Une autre offensive vint d’Autriche, dont l’Ecole de pensée fit jaillir nombre d’économistes, tel Friedrich Hayek, qui inspirèrent le renouveau classique. Un certain Stephan Schulmeister de l’Institut de recherche économique local (WIFO), à contresens de ces devanciers, donna en avril 2008 un nouvel élan à la taxe Tobin, semble-t-il mieux entendu des autorités, du Bundestag à la Commission de Bruxelles en passant par la Banque centrale européenne et l’OCDE. Après avoir noté la domination exponentielle de la finance sur l’économie, le chercheur fit remarquer que « l’hyperliquidité alliée à la croissance extrême des transactions à court terme est devenue le principal instrument de déstabilisation des Marchés ». Et de suggérer une dîme universelle sur l’ensemble des flux financiers, plus faible – de 0,01% à 0,1% – mais plus étendue que la base Tobin, qui aurait produit entre 0,59% et 1,52% du PIB mondial, soit entre 376 et 969 milliards d’euros pour l’année 2008. S’appuyant sur les leçons de la titrisation, réfutant le bréviaire des fidèles de l’équilibre général et du laisser-fairisme mais sans nier l’impact sur la fluidité des échanges, Stephan Schulmeister sut surfer sur la seule vague susceptible de faire bouger les lignes : le réel au pied du mur.
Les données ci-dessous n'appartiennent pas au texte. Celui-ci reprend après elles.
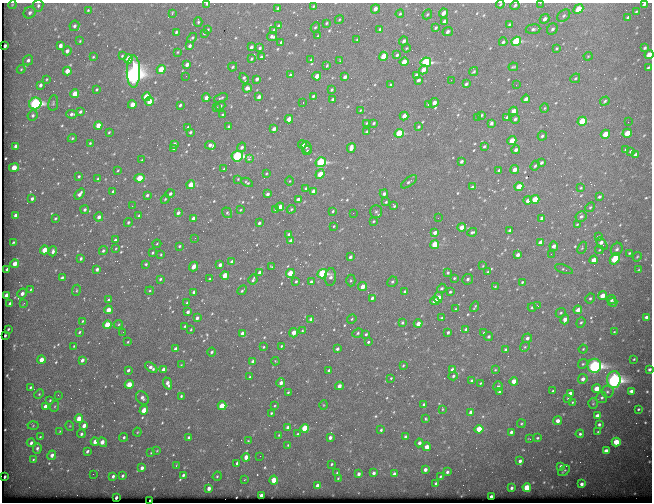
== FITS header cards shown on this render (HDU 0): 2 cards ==
NAXIS1  =                  650
NAXIS2  =                  500

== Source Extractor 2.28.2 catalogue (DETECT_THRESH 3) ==
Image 650 x 500 px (HDU 0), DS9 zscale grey, 1 PNG px = 1 image px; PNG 654 x 504 px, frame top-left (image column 1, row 500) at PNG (2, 3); each listed source drawn as its Kron ellipse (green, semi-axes under 4 px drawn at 4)
Background 692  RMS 3.5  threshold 10.6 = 3 sigma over >= 5 px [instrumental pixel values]
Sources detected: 593; of the 593, the 500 brightest by FLUX_AUTO listed and drawn (93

Car seule une stratégie du choc saura arraisonner la finance et rediriger les capitaux vers leur utilité première : l’économie au service des hommes, et non l’inverse.
Les sommes pharaoniques vouées aux plans de relance laissent à supposer des lendemains qui déchantent. L’hypertrophie monétaire, qui encre les rotatives des planches à billets, est pour le moins lourde de menaces, porteuse d’une inflation galopante à laquelle les États sauront mal résister pour rembourser leurs dettes faramineuses. Voilà qui justifierait assez que l’on jetât enfin quelques grains de sable dans les rouages du Marché, afin que l’espèce, moins bringuebalée, reconquît les moyens de maîtriser son futur.